# WORK TO COMPLETE
Retype every entry exactly, character for character.

START INFORMATION

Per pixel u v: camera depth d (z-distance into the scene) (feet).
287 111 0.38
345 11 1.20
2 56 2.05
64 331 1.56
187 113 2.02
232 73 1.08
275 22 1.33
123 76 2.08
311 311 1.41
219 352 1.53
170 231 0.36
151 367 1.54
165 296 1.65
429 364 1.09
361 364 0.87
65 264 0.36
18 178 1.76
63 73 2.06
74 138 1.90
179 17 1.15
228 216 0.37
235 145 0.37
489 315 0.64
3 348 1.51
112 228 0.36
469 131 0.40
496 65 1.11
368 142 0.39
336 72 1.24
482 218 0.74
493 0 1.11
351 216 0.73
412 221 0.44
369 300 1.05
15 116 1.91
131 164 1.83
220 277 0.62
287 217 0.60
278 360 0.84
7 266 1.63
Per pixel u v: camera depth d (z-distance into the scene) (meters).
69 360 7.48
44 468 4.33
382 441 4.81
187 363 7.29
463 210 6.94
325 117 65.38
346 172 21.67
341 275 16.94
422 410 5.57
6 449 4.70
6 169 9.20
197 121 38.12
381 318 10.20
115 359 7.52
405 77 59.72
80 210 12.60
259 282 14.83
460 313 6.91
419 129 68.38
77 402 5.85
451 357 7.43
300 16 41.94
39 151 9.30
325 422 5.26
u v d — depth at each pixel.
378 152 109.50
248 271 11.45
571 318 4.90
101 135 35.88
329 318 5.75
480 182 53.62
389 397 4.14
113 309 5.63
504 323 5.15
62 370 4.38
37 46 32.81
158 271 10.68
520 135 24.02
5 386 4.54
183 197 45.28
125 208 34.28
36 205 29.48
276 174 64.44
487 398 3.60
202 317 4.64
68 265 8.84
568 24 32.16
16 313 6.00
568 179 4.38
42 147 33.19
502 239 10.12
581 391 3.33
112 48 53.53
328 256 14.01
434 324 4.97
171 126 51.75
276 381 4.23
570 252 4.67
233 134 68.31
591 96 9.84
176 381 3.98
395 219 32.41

END INFORMATION

# RESPONSE BOX
Per pixel u v: camera depth d (z-distance into the scene) (feet).
287 111 0.38
345 11 1.20
2 56 2.05
64 331 1.56
187 113 2.02
232 73 1.08
275 22 1.33
123 76 2.08
311 311 1.41
219 352 1.53
170 231 0.36
151 367 1.54
165 296 1.65
429 364 1.09
361 364 0.87
65 264 0.36
18 178 1.76
63 73 2.06
74 138 1.90
179 17 1.15
228 216 0.37
235 145 0.37
489 315 0.64
3 348 1.51
112 228 0.36
469 131 0.40
496 65 1.11
368 142 0.39
336 72 1.24
482 218 0.74
493 0 1.11
351 216 0.73
412 221 0.44
369 300 1.05
15 116 1.91
131 164 1.83
220 277 0.62
287 217 0.60
278 360 0.84
7 266 1.63
Per pixel u v: camera depth d (z-distance into the scene) (meters).
69 360 7.48
44 468 4.33
382 441 4.81
187 363 7.29
463 210 6.94
325 117 65.38
346 172 21.67
341 275 16.94
422 410 5.57
6 449 4.70
6 169 9.20
197 121 38.12
381 318 10.20
115 359 7.52
405 77 59.72
80 210 12.60
259 282 14.83
460 313 6.91
419 129 68.38
77 402 5.85
451 357 7.43
300 16 41.94
39 151 9.30
325 422 5.26
u v d — depth at each pixel.
378 152 109.50
248 271 11.45
571 318 4.90
101 135 35.88
329 318 5.75
480 182 53.62
389 397 4.14
113 309 5.63
504 323 5.15
62 370 4.38
37 46 32.81
158 271 10.68
520 135 24.02
5 386 4.54
183 197 45.28
125 208 34.28
36 205 29.48
276 174 64.44
487 398 3.60
202 317 4.64
68 265 8.84
568 24 32.16
16 313 6.00
568 179 4.38
42 147 33.19
502 239 10.12
581 391 3.33
112 48 53.53
328 256 14.01
434 324 4.97
171 126 51.75
276 381 4.23
570 252 4.67
233 134 68.31
591 96 9.84
176 381 3.98
395 219 32.41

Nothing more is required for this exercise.